Friday, December 27, 2013

Susan Higginbotham’s Guest Post: Margaret of Anjou

Monday, January 10th, 2011 | Guest PostsSusan Higginbotham

Susan Higginbotham, author of the wonderful novel THE QUEEN OF LAST HOPES, has been kind enough to join us today for a guest post about her new novel. Specifically, about the woman who gives the novel its title. This post is about Margaret of Anjou, and her courage.
“In August 1482, a queen of England died in a borrowed house in France. Margaret of Anjou, the widow of Henry VI, had ceased to be of much importance to anyone. She had long since ceded what the French king, her kinsman Louis XI, wanted—her interest in her father’s lands. In the days before her death, all that she owned of any interest to him were her dogs.
Across the English Channel, if anyone took note of Margaret’s death, it must have seemed to be of little moment. Edward IV, who had triumphed over Margaret in 1471, was securely on the throne. Most of the men who had fought for Henry VI and Margaret had reconciled themselves to Edward IV’s reign; some, like John Morton, now Bishop of Ely, had flourished in it. John de Vere, Earl of Oxford, one of the few men who had remained a steadfast Lancastrian, was locked up in Hammes Castle and seemed likely to remain there as a prisoner for the rest of his life. Jasper Tudor, Henry VI’s half brother, was an exile in Brittany, along with his nephew, Henry Tudor. Margaret Beaufort, Countess of Richmond, Henry Tudor’s mother, had even entered into negotiations with Edward IV to allow her son Henry to return to England. When Margaret breathed her last, the cause of the House of Lancaster already seemed dead.

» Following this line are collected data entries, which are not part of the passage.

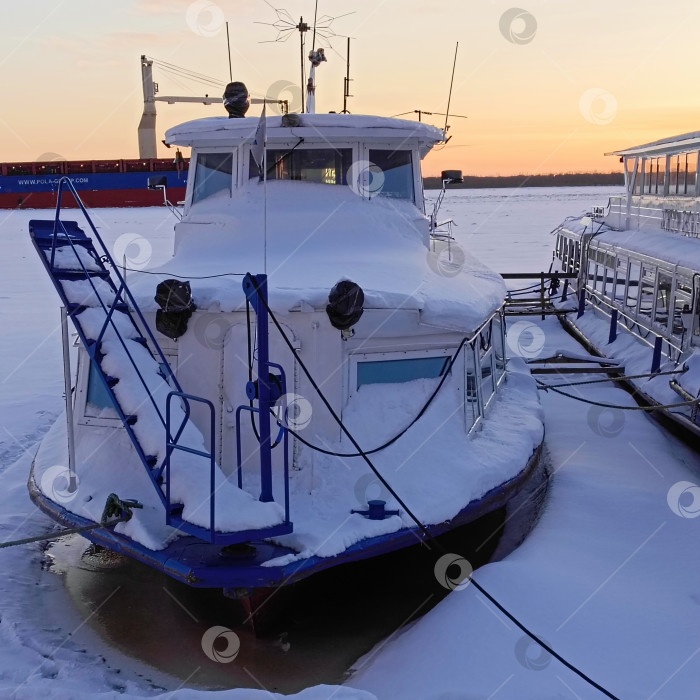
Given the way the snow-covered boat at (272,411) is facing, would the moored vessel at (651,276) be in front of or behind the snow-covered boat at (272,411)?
behind

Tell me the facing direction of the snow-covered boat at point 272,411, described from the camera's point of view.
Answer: facing the viewer
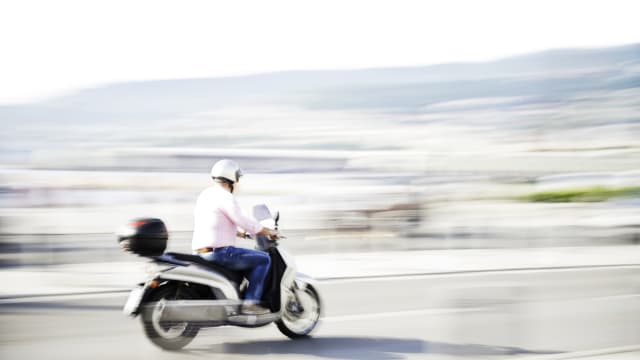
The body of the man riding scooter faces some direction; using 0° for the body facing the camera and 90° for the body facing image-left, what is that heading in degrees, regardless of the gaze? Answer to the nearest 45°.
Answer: approximately 225°

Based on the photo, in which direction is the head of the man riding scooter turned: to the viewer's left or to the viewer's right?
to the viewer's right
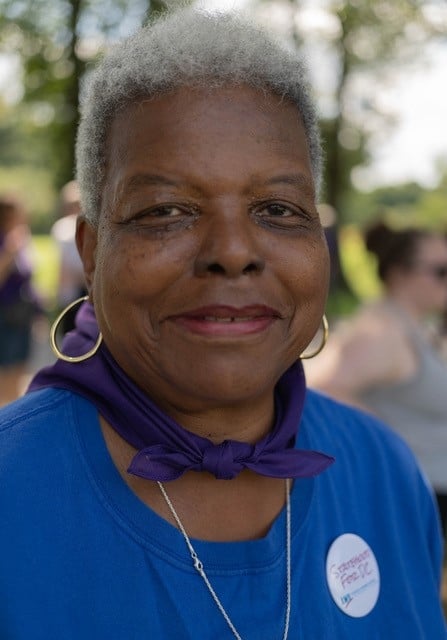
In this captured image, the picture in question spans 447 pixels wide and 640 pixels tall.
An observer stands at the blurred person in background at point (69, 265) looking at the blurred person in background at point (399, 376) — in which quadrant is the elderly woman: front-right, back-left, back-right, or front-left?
front-right

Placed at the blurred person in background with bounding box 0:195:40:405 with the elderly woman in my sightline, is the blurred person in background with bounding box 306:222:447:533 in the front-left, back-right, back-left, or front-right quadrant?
front-left

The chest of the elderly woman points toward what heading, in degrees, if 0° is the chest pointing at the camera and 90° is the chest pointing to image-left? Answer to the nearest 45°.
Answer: approximately 0°

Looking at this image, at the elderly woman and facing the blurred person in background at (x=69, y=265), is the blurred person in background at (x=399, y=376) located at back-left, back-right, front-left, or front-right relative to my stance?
front-right

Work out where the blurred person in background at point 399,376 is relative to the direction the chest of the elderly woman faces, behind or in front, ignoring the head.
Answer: behind

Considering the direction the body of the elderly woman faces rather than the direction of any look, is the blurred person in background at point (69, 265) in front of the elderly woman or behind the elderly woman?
behind

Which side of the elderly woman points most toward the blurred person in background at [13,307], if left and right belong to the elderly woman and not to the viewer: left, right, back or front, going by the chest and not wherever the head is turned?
back

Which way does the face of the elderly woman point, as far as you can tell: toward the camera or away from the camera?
toward the camera
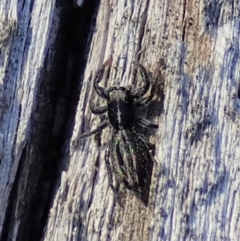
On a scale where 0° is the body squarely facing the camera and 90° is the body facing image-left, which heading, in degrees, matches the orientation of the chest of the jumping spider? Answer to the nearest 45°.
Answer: approximately 180°
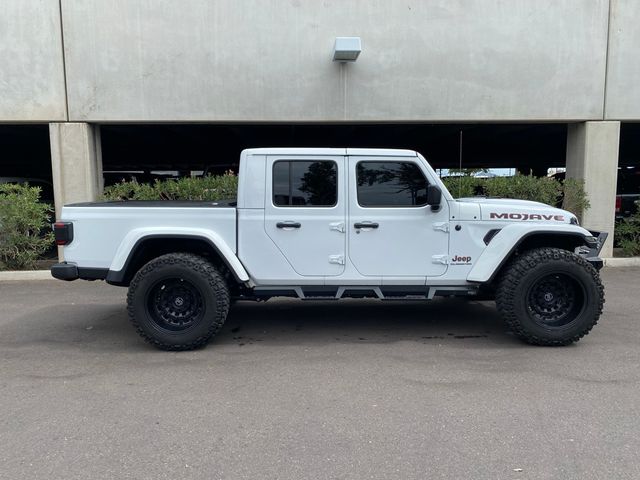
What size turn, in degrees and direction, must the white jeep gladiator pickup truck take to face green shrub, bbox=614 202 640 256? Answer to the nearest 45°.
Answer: approximately 45° to its left

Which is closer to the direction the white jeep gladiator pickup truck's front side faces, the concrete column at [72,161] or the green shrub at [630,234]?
the green shrub

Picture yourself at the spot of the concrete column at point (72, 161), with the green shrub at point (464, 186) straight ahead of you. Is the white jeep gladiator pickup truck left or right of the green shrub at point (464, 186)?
right

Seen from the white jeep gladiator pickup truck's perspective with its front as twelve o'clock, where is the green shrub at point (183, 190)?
The green shrub is roughly at 8 o'clock from the white jeep gladiator pickup truck.

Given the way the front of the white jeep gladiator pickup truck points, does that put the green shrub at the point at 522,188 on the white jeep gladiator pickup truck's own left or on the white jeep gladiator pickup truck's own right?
on the white jeep gladiator pickup truck's own left

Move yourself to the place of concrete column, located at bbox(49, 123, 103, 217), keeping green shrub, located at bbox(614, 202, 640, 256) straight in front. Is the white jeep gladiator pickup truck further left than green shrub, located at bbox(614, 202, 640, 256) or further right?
right

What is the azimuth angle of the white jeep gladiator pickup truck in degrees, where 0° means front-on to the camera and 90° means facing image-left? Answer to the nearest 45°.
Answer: approximately 270°

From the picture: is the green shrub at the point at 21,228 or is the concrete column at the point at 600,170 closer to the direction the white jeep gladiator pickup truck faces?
the concrete column

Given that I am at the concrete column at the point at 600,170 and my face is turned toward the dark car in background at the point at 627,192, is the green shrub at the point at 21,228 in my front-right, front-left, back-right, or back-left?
back-left

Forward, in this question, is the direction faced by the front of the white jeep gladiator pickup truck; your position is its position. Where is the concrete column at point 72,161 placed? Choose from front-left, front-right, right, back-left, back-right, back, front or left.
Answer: back-left
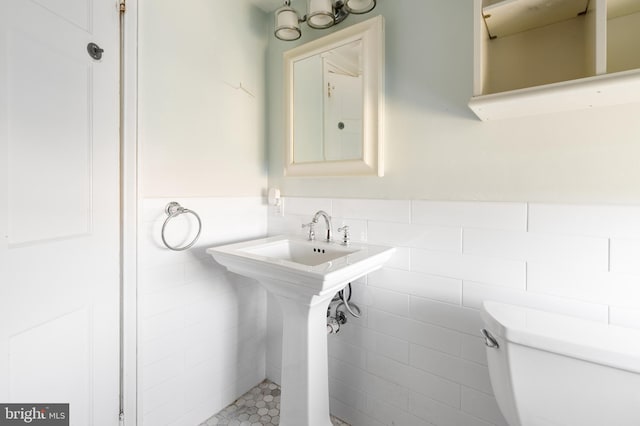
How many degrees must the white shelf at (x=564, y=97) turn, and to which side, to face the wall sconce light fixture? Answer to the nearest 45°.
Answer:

Then things fell apart. Just eight months after Margaret of Anjou died, Edward IV followed her to the grave. His sons were declared bastards by the brother he had trusted above all others, who took the throne as Richard III. Suddenly Henry Tudor, known to hardly anyone in England, found himself in a position to claim the throne, and he did. On August 22, 1485, just three years after Margaret of Anjou had died in exile, Richard III was defeated at the Battle of Bosworth, and a Lancastrian king was on the throne of England.

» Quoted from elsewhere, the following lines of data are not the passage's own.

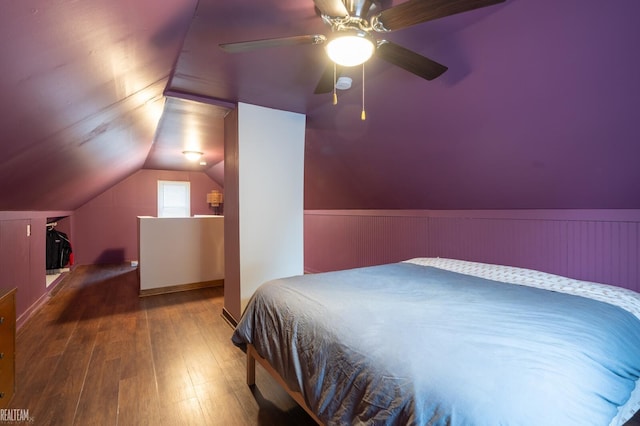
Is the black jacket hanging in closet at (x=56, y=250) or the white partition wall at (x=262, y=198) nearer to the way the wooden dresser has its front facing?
the white partition wall

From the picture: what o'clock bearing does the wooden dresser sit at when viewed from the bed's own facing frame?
The wooden dresser is roughly at 1 o'clock from the bed.

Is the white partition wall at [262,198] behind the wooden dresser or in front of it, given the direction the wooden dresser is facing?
in front

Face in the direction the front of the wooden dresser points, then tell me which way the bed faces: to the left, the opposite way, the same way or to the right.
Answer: the opposite way

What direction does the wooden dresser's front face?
to the viewer's right

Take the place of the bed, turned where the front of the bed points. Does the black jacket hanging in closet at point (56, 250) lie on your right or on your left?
on your right

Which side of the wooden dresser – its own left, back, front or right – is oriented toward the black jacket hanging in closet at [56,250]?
left

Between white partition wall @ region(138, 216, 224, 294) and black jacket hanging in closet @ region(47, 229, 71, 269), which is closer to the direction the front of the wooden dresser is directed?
the white partition wall

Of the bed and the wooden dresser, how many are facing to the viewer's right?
1

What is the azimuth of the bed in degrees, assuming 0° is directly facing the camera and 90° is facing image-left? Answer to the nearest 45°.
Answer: approximately 45°

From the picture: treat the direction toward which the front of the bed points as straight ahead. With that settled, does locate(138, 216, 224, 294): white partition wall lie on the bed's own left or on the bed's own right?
on the bed's own right

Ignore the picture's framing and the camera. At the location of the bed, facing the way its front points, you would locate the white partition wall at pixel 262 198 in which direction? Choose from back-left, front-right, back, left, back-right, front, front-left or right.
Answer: right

Margaret of Anjou has not always found sympathy with modern audiences. The cause she fought for—the divine right of Henry VI to reign as king, and of his son, Edward of Lancaster, to inherit his throne—is not one that resonates with us. She did not champion the rights of women or of an oppressed minority. Her cause had no charismatic figure to gather round, only a young boy and an ineffectual king who was blundering at the best of times and mentally ill at the worst. Most damning in our eyes, perhaps, is the fact that her intransigence cost the lives of tens of thousands of men.  Yet Margaret lived in a time when people were expected to fight for their rights, and it is hard to see how she could have reconciled her conscience to passively sitting back and allowing her son to be disinherited. She—and others—believed passionately in her cause, sacrificed all for it, and never wavered from it. Whatever else can be said about Margaret of Anjou, she had the courage of her convictions.
Henry Tudor on the throne was not the outcome Margaret had sought, of course: it had been the rights of her husband, Henry VI, and her son, Edward of Lancaster, for which she had struggled. Her own fight ended in 1471, when Edward of Lancaster died on the field of Tewkesbury and Henry VI met a mysterious death in the Tower of London. It is unlikely that she had any hopes that Henry Tudor, a mere boy in 1471, would continue her cause. Perhaps, having lost the men she had struggled so bravely for, she did not even care. Yet some of the men who supported Henry Tudor in 1485, notably Jasper Tudor and the Earl of Oxford, had been Margaret’s loyal supporters, and in a sense, their eventual triumph was hers. I wish she had lived to see it.”